### [WHAT IS REQUIRED]
Write out the data below in full, please. Keep every character as given.

Stored data entries
□ □ □ □ □ □ □

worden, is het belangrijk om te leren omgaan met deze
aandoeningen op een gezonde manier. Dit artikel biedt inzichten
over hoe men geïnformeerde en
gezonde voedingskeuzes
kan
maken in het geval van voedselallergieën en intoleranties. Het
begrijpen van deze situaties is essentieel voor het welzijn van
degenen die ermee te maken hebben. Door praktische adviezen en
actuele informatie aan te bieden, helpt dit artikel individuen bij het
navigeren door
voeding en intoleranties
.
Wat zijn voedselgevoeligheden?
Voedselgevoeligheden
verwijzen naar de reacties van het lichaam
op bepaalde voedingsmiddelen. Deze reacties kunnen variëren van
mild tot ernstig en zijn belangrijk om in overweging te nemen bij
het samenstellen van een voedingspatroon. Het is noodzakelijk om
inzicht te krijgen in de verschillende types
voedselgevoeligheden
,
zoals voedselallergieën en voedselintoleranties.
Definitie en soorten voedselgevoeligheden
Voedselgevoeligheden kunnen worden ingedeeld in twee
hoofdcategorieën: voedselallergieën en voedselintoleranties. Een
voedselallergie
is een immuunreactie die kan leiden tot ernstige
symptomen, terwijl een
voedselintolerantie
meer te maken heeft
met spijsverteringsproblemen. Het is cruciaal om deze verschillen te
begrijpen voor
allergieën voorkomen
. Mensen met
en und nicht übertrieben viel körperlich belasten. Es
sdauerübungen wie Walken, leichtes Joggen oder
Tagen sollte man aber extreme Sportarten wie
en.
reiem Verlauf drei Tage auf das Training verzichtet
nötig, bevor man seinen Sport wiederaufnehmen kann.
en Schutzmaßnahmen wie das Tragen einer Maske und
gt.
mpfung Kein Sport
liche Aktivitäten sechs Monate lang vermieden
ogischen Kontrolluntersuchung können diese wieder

□ □ □ □ □ □ □

### [RESPONSE AREA]
worden, is het belangrijk om te leren omgaan met deze
aandoeningen op een gezonde manier. Dit artikel biedt inzichten
over hoe men geïnformeerde en
gezonde voedingskeuzes
kan
maken in het geval van voedselallergieën en intoleranties. Het
begrijpen van deze situaties is essentieel voor het welzijn van
degenen die ermee te maken hebben. Door praktische adviezen en
actuele informatie aan te bieden, helpt dit artikel individuen bij het
navigeren door
voeding en intoleranties
.
Wat zijn voedselgevoeligheden?
Voedselgevoeligheden
verwijzen naar de reacties van het lichaam
op bepaalde voedingsmiddelen. Deze reacties kunnen variëren van
mild tot ernstig en zijn belangrijk om in overweging te nemen bij
het samenstellen van een voedingspatroon. Het is noodzakelijk om
inzicht te krijgen in de verschillende types
voedselgevoeligheden
,
zoals voedselallergieën en voedselintoleranties.
Definitie en soorten voedselgevoeligheden
Voedselgevoeligheden kunnen worden ingedeeld in twee
hoofdcategorieën: voedselallergieën en voedselintoleranties. Een
voedselallergie
is een immuunreactie die kan leiden tot ernstige
symptomen, terwijl een
voedselintolerantie
meer te maken heeft
met spijsverteringsproblemen. Het is cruciaal om deze verschillen te
begrijpen voor
allergieën voorkomen
. Mensen met
en und nicht übertrieben viel körperlich belasten. Es
sdauerübungen wie Walken, leichtes Joggen oder
Tagen sollte man aber extreme Sportarten wie
en.
reiem Verlauf drei Tage auf das Training verzichtet
nötig, bevor man seinen Sport wiederaufnehmen kann.
en Schutzmaßnahmen wie das Tragen einer Maske und
gt.
mpfung Kein Sport
liche Aktivitäten sechs Monate lang vermieden
ogischen Kontrolluntersuchung können diese wieder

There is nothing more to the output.